__Excerpted passage__

▬▬▬

Tuesday, March 13, 2012

Who me? Snore?


“Like a bear!!!” my husband exclaimed when I, astonished, asked him to verify his claim that I’d snored heavily the night before—ALL night. When my head hits the pillow and the world is silent and my breathing is so peaceful, I drift into dreams like a baby. At least that’s my perception. I still find it hard to believe I snore. He, however, was awake, thanks to my snoring, so his perception is probably more accurate. 

Receiving feedback is like a mug of cocoa. When someone tells me I’m thoughtful or capable, for example, feedback delights my taste buds and coats my insides right down to my toes with warm comfort. When someone tells me I’m quiet by nature, feedback is room-temperature cocoa. Nothing surprising, since that mug has been sitting on my table for decades, and it’s still quite drinkable. But when someone tells me I have acted in an offensive manner—even in my sleep—it’s ice-cold cocoa on a chilly winter’s eve.

I like to hear what people really think of me, and I always hope it’s positive and warm. But I have to face the fact that sometimes I snore. Sometimes I’m judgmental. Sometimes I’m impatient and snap at people. Sometimes I just plain want things to go my way. Sometimes people will tell me I’ve stepped on their toes or hurt their feelings. Sometimes they tell me gently and in love; sometimes they are not so nice. Either way, I need to hear it, or I won’t grow as a loving human. I’m in relationships with people giving me feedback; they see and hear me in ways I can’t see and hear myself. One thing I don’t want to snore through is relationships!

Friday, March 2, 2012

Dancing Through Life


Baryshnikov’s insight (previous post) on what dance reveals about us got me thinking. I so admire the freedom and joy I see in gifted dancers. In some dancers, I imagine this freedom comes from years of lessons and disciplined practice. In others, it’s just abandoning themselves to movement, emotion, or music. I think for all, though, it takes humility to really soar. Couldn’t we all learn a few dancing-through-life tips from Arthur Murray?

▬▬▬

__Tasks and exercises__
**a)** From the blog post, reproduce word for word the passage that begins at the words "Receiving feedback is" and stops after "chilly winter’s eve.".
**b)** Translate this sentence from the blog post into Spanish: "I like to hear what people really think of me, and I always hope it's positive and warm."

▬▬▬

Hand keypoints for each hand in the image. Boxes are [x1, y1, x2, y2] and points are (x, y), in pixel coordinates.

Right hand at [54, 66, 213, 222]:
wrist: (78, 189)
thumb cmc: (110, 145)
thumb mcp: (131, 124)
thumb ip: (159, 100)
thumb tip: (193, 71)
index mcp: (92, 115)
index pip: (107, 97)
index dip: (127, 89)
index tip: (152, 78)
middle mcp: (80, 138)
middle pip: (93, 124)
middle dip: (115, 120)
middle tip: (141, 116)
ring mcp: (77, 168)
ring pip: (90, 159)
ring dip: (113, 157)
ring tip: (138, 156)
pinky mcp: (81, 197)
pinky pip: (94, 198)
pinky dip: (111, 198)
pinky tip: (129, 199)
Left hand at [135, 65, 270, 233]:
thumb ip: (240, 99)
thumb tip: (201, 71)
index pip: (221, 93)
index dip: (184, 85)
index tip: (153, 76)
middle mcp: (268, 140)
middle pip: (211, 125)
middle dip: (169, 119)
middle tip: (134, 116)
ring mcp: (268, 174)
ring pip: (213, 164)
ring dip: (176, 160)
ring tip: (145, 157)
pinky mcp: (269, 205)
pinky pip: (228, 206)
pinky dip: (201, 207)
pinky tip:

▬▬▬

__Answers below__
**a)**
Receiving feedback is like a mug of cocoa. When someone tells me I’m thoughtful or capable, for example, feedback delights my taste buds and coats my insides right down to my toes with warm comfort. When someone tells me I’m quiet by nature, feedback is room-temperature cocoa. Nothing surprising, since that mug has been sitting on my table for decades, and it’s still quite drinkable. But when someone tells me I have acted in an offensive manner—even in my sleep—it’s ice-cold cocoa on a chilly winter’s eve.

**b)** Me gusta oír lo que la gente realmente piensa de mí, y siempre espero que sea positivo y cálido.